# Tedder with dew or after dew?



## JD3430 (Jan 1, 2012)

Seems like after every cut, you have morning dew, which is external moisture. Is it better to wait for this dew to burn off the top of the crop THEN Tedder or Tedder with dew on the hay early in morning?


----------



## rjmoses (Apr 4, 2010)

Depends on your crop.

For alfalfa, I try to ted within 12-18 hours after mowing, otherwise I believe the leaves will be to dry and brittle. If I do have to ted because of rain or such, I would try to do it while there is some dew on it. My dew typically burns off by about 10-11:00 AM, so I would start about 9:30-10:00 while there is still moisture in the leaves.. If the leaves are dry and brittle, I will not ted--too late.

For grass, I will wait until the dew is gone and start tedding around noon-1:00 PM or later. I don't think timing is as critical with grass hay.

I try to ted only once. I also try to balance saving color with getting it dry. More tedding--less color.

Just my thoughts.

Ralph


----------



## dubltrubl (Jul 19, 2010)

For me, it just depends. If things are fully cured and leaning toward too dry, I'll ted with a little dew on 'cuz I want the moisture to hold leaves on.

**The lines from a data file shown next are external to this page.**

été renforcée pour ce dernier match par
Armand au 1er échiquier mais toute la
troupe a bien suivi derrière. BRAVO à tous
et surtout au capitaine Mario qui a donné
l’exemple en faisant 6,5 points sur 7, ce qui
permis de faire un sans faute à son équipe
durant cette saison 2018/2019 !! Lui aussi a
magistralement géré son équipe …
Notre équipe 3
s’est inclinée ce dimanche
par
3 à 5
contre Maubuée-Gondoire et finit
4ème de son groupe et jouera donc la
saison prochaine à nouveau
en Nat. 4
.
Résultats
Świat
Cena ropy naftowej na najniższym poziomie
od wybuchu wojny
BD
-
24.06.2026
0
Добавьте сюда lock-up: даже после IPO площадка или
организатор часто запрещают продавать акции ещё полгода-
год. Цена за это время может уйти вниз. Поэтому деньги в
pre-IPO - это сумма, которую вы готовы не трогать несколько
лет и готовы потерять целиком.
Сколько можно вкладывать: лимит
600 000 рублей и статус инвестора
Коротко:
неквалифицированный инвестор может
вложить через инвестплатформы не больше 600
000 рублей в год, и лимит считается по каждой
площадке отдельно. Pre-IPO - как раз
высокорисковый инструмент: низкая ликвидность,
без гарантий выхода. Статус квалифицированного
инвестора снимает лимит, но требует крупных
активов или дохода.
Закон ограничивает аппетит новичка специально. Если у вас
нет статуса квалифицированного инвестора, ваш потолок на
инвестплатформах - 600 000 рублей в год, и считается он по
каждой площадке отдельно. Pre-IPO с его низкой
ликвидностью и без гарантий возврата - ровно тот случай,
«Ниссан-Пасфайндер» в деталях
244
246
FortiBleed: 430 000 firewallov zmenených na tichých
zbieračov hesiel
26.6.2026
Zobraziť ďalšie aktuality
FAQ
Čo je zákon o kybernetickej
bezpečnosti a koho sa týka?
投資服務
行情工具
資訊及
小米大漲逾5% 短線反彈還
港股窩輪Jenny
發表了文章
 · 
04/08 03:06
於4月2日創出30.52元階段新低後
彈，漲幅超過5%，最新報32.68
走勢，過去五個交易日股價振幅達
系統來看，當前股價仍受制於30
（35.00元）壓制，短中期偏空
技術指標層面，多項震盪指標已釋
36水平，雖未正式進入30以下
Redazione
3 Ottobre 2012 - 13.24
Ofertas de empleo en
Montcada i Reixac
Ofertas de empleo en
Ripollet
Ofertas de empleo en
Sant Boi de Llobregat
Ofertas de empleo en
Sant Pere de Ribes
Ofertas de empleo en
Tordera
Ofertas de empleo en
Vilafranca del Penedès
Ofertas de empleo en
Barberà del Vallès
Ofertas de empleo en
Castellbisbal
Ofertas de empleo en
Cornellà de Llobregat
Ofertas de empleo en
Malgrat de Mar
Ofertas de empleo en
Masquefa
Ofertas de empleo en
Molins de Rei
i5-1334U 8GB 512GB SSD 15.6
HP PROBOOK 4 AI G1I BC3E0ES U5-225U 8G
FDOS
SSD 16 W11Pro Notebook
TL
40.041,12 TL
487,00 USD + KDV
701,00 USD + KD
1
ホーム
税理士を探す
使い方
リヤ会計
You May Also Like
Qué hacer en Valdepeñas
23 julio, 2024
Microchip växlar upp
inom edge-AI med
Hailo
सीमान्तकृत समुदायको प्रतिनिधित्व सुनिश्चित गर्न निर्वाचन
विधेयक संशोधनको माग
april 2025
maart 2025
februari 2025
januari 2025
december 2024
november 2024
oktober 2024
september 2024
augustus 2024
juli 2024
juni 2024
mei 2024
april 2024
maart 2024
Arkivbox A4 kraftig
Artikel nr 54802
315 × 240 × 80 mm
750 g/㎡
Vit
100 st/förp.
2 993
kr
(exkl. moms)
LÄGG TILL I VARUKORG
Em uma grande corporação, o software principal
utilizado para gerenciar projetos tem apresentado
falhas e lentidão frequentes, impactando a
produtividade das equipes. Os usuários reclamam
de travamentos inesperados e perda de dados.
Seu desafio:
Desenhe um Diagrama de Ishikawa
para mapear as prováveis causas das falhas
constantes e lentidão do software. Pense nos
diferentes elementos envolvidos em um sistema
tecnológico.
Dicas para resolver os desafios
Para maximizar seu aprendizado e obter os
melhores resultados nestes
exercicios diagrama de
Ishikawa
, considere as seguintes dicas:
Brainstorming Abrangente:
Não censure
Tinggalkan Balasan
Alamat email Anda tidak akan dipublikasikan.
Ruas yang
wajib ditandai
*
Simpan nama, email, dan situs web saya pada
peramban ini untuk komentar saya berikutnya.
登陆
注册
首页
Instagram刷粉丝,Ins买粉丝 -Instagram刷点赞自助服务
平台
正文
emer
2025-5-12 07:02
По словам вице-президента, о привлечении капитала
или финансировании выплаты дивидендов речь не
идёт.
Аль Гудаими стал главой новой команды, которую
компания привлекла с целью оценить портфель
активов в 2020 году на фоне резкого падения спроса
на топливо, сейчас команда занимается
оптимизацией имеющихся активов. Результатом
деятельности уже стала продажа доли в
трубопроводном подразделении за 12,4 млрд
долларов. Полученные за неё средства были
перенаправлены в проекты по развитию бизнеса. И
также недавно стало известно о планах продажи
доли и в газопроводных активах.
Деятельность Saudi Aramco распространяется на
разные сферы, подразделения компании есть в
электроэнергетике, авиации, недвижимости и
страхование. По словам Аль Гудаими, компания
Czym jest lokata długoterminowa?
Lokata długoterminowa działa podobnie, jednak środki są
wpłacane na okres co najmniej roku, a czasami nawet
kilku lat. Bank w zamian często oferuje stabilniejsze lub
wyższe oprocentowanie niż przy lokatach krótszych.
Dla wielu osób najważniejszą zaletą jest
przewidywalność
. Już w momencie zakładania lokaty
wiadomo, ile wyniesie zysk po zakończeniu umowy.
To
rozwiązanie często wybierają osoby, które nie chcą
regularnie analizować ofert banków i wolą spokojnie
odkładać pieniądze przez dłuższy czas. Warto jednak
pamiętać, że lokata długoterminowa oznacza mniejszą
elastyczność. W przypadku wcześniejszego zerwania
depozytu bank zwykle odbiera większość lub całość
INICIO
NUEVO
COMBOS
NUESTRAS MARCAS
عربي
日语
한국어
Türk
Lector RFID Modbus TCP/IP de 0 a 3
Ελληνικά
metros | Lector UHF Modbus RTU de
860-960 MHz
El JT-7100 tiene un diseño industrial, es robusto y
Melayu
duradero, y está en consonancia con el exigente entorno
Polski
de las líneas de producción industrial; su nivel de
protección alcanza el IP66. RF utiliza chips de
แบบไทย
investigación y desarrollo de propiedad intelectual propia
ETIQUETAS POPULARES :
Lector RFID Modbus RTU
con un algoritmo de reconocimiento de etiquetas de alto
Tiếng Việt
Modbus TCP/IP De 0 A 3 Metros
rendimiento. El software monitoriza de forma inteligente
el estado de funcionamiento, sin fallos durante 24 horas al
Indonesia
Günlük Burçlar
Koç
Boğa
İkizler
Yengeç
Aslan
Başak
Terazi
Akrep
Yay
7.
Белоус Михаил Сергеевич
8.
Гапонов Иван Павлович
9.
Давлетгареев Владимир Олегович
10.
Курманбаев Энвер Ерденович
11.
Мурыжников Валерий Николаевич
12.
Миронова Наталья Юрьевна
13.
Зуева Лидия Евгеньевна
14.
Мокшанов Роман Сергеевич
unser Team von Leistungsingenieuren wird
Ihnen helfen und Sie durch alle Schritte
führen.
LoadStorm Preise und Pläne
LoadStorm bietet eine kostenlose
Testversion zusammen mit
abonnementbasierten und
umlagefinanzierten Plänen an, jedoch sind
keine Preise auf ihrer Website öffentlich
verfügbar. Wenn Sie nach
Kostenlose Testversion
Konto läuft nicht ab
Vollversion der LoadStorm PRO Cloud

If it's leaning toward still too damp in the stems, I'll wait for the dew to dry before I ted. Mostly, if it's the day after cutting, then I'm usually trying to expose more grass to the sun and wind, then that's when I'll wait a bit. If the grass has already been tedded once and spread out, but pretty well cured the afternoon before, then I probably want a little extra moisture in it to keep the leaves together. If the dew ain't too heavy I'll sometimes ted it in. Just gotta go with a gut feeling and decent judgement sometime. I also try to ted only once if possible, but sometimes mother nature has other plans. Clear as mud now?,,, 

Steve


----------



## hillside hay (Feb 4, 2013)

I usually do it with the dew even with grass hay. I go a little less aggressive when I ted seeking more to aerate the windrow under ideal conditions to preserve color. On a related note, Have you noticed the strength of the uv rays this year? I've been experiencing much more bleaching this year .


----------



## DSLinc1017 (Sep 27, 2009)

hillside hay said:


> I usually do it with the dew even with grass hay. I go a little less aggressive when I ted seeking more to aerate the windrow under ideal conditions to preserve color. On a related note, Have you noticed the strength of the uv rays this year? I've been experiencing much more bleaching this year .


I've noticed the bleaching, I was thinking it was because of humidity, but UV could be it


----------